What To Do If You Have A Wisdom Tooth Infection

Wisdom teeth, also known as third molars, are the last set of teeth to develop and emerge in the back of the mouth behind the second molars. They typically appear between the ages of 17 and 25, although some people may not develop them at all (via the Cleveland Clinic).

Wisdom teeth are widely considered vestigial, meaning they no longer serve any purpose in humans. The human jaw has become smaller over time, so for many people, the wisdom teeth may not have enough room to emerge properly, explains the Cleveland Clinic.

According to the clinic, wisdom teeth can cause problems if they do not emerge properly. One such problem is an infection such as pericoronitis, per Columbia College of Dental Medicine. Pericoronitis is typically caused by a buildup of food particles and bacteria in the flap of gum tissue created by a partially erupted wisdom tooth, per the college. The teeth's location at the back of the mouth might also cause difficulty in cleaning the area, making it more susceptible to infection.

□ □ □ □ □ □ □

→ **Activity 1**: Decide whether each statement agrees with the wisdom tooth article, and answer yes or no, quoting the deciding words of the article. (a) Wisdom teeth typically appear between the ages of 17 and 25. (b) Every person eventually develops wisdom teeth. (c) The human jaw has grown larger over time.
→ **Activity 2**: Carry the wisdom tooth article forward, starting right after its final sentence.

→ **Material shown**:
□ □ □ □ □ □ □

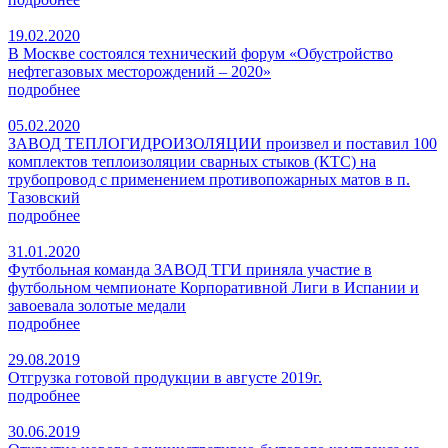
19.02.2020
В Москве состоялся технический форум «Обустройство
нефтегазовых месторождений – 2020»
подробнее
05.02.2020
ЗАВОД ТЕПЛОГИДРОИЗОЛЯЦИИ произвел и поставил 100
комплектов теплоизоляции сварных стыков (КТС) на
трубопровод с применением противопожарных матов в п.
Тазовский
подробнее
31.01.2020
Футбольная команда ЗАВОД ТГИ приняла участие в
футбольном чемпионате Корпоративной Лиги в Испании и
завоевала золотые медали
подробнее
29.08.2019
Отгрузка готовой продукции в августе 2019г.
подробнее
30.06.2019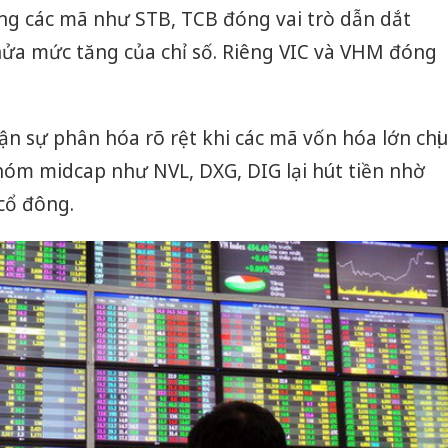
ng các mã như STB, TCB đóng vai trò dẫn dắt
ửa mức tăng của chỉ số. Riêng VIC và VHM đóng
 sự phân hóa rõ rệt khi các mã vốn hóa lớn chịu
 nhóm midcap như NVL, DXG, DIG lại hút tiền nhờ
cổ đông.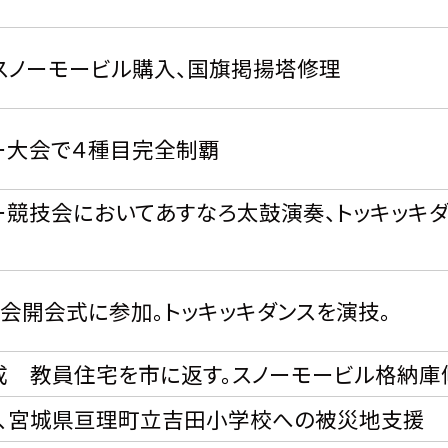
スノーモービル購入、国旗掲揚塔修理
ー大会で４種目完全制覇
競技会においてあすなろ太鼓演奏、トッキッキダ
会開会式に参加。トッキッキダンスを演技。
成 教員住宅を市に返す。スノーモービル格納庫
事、宮城県亘理町立吉田小学校への被災地支援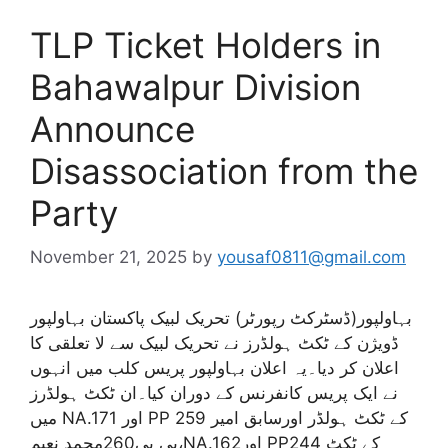
TLP Ticket Holders in
Bahawalpur Division
Announce
Disassociation from the
Party
November 21, 2025
by
yousaf0811@gmail.com
بہاولپور(ڈسٹرکٹ رپورٹر) تحریک لبیک پاکستان بہاولپور
ڈویژن کے ٹکٹ ہولڈرز نے تحریک لبیک سے لا تعلقی کا
اعلان کر دیا۔یہ اعلان بہاولپور پریس کلب میں انہوں
نے ایک پریس کانفرنس کے دوران کیا۔ان ٹکٹ ہولڈرز
میں NA.171 اور PP 259 کے ٹکٹ ہولڈر اورسابق امیر
پی پی260محمد نعیم،NA.162اور PP244 کے ٹکٹ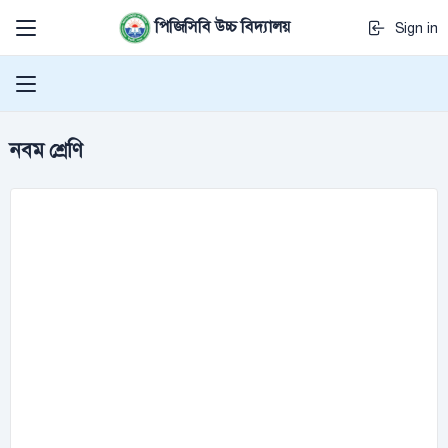
পিজিসিবি উচ্চ বিদ্যালয়
Sign in
নবম শ্রেণি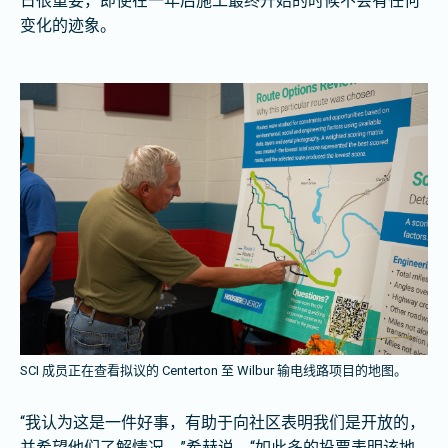
日很重要，即使在一年后施工最终开始的时候不会有任何
变化的迹象。
SCI 成员正在查看拟议的 Centerton 至 Wilbur 输电线路项目的地图。
“我认为这是一件好事，有助于向社区表明我们是开放的，
并希望他们了解情况，”希赫说。“如此多的投票表明该地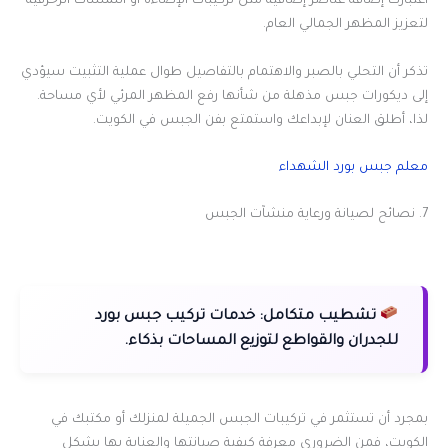
اعتبارك إضافة عناصر إضافية مثل تركيبات الإضاءة أو اللمسات الزخرفية
لتعزيز المظهر الجمالي العام.
تذكر أن التحلي بالصبر والاهتمام بالتفاصيل طوال عملية التثبيت سيؤدي
إلى ديكورات جبس مذهلة من شأنها رفع المظهر المرئي لأي مساحة.
لذا، أطلق العنان لإبداعك واستمتع بفن الجبس في الكويت.
معلم جبس بورد الشهداء
7. نصائح لصيانة ورعاية منشآت الجبس
تشطيب متكامل:
خدمات تركيب جبس بورد
للجدران والقواطع لتوزيع المساحات بذكاء.
بمجرد أن تستثمر في تركيبات الجبس الجميلة لمنزلك أو مكتبك في
الكويت، فمن الضروري معرفة كيفية صيانتها والعناية بها بشكل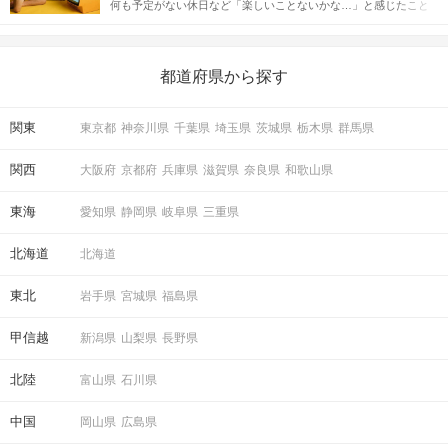
何も予定がない休日など「楽しいことないかな…」と感じたこと
えながら解説するので、ぜひ参考にしてください。
がある人もいるのでは？ 日常が退屈に感じるなら、いますぐ楽し
いことを始めましょう！ いますぐ楽しい気分になれる対処法か
ら、恋愛・自分磨き・趣味などジャンル別の楽しいことまで、16
の楽しいことアイデアを集めました♪ いままさに楽しいことを探し
都道府県から探す
ている方は必見です。
関東
東京都
神奈川県
千葉県
埼玉県
茨城県
栃木県
群馬県
関西
大阪府
京都府
兵庫県
滋賀県
奈良県
和歌山県
東海
愛知県
静岡県
岐阜県
三重県
北海道
北海道
東北
岩手県
宮城県
福島県
甲信越
新潟県
山梨県
長野県
北陸
富山県
石川県
中国
岡山県
広島県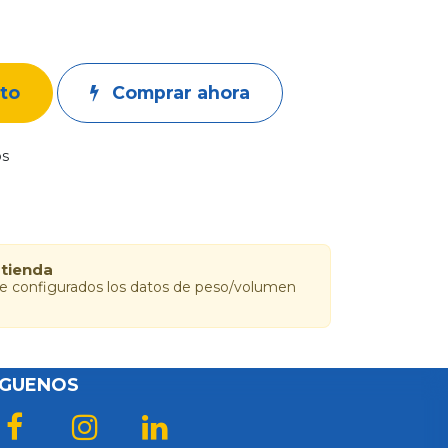
ito
Comprar ahora
os
 tienda
ne configurados los datos de peso/volumen
ÍGUENOS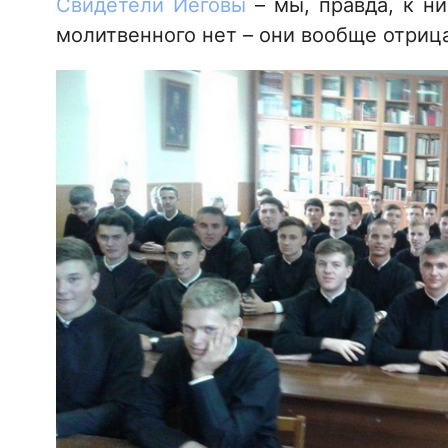
Свидетели Иеговы
– мы, правда, к ни
молитвенного нет – они вообще отриц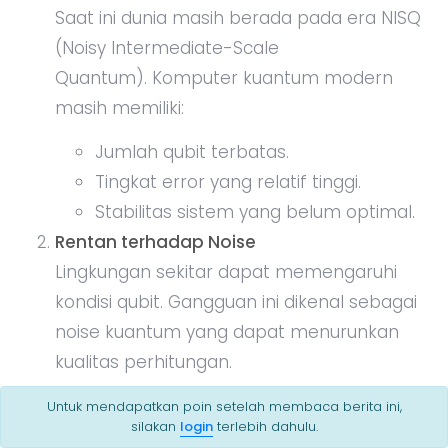
Saat ini dunia masih berada pada era NISQ
(Noisy Intermediate-Scale
Quantum). Komputer kuantum modern
masih memiliki:
Jumlah qubit terbatas.
Tingkat error yang relatif tinggi.
Stabilitas sistem yang belum optimal.
Rentan terhadap Noise
Lingkungan sekitar dapat memengaruhi
kondisi qubit. Gangguan ini dikenal sebagai
noise kuantum yang dapat menurunkan
kualitas perhitungan.
Masalah Decoherence
Untuk mendapatkan poin setelah membaca berita ini,
silakan
login
terlebih dahulu.
Qubit sangat mudah kehilangan informasi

□ □ □ □ □ □ □

→ **Output 1**:
(a) Yes: "They typically appear between the ages of 17 and 25"
(b) No: "some people may not develop them at all"
(c) No: "The human jaw has become smaller over time"

→ **Output 2**:
Tips for managing a wisdom tooth infection

When managing a minor wisdom teeth infection at home, rinsing your mouth with warm salt water several times a day and taking pain medication might help reduce inflammation and clean the area, per Medical News Today. But this won't cure the infection.

If you notice symptoms of a wisdom tooth infection, such as pain or swelling, it's best to visit your dentist as soon as possible for an examination and diagnosis — especially if symptoms last longer than three days. 

Your dentist may take an X-ray to determine the cause of the infection and to plan the appropriate treatment, says the Mayo Clinic. Depending on the severity of the infection, your dentist may recommend antibiotics to help clear the infection, per Medical News Today. It is important to take the antibiotics as prescribed and to finish the full course of treatment, even if the symptoms improve before the medication is finished.

In some cases, your dentist may recommend that the wisdom tooth be removed. This can be done through an extraction, per the Mayo Clinic. Generally speaking, it's best to follow the aftercare instructions provided by your dentist or oral surgeon.

What causes a wisdom tooth infection?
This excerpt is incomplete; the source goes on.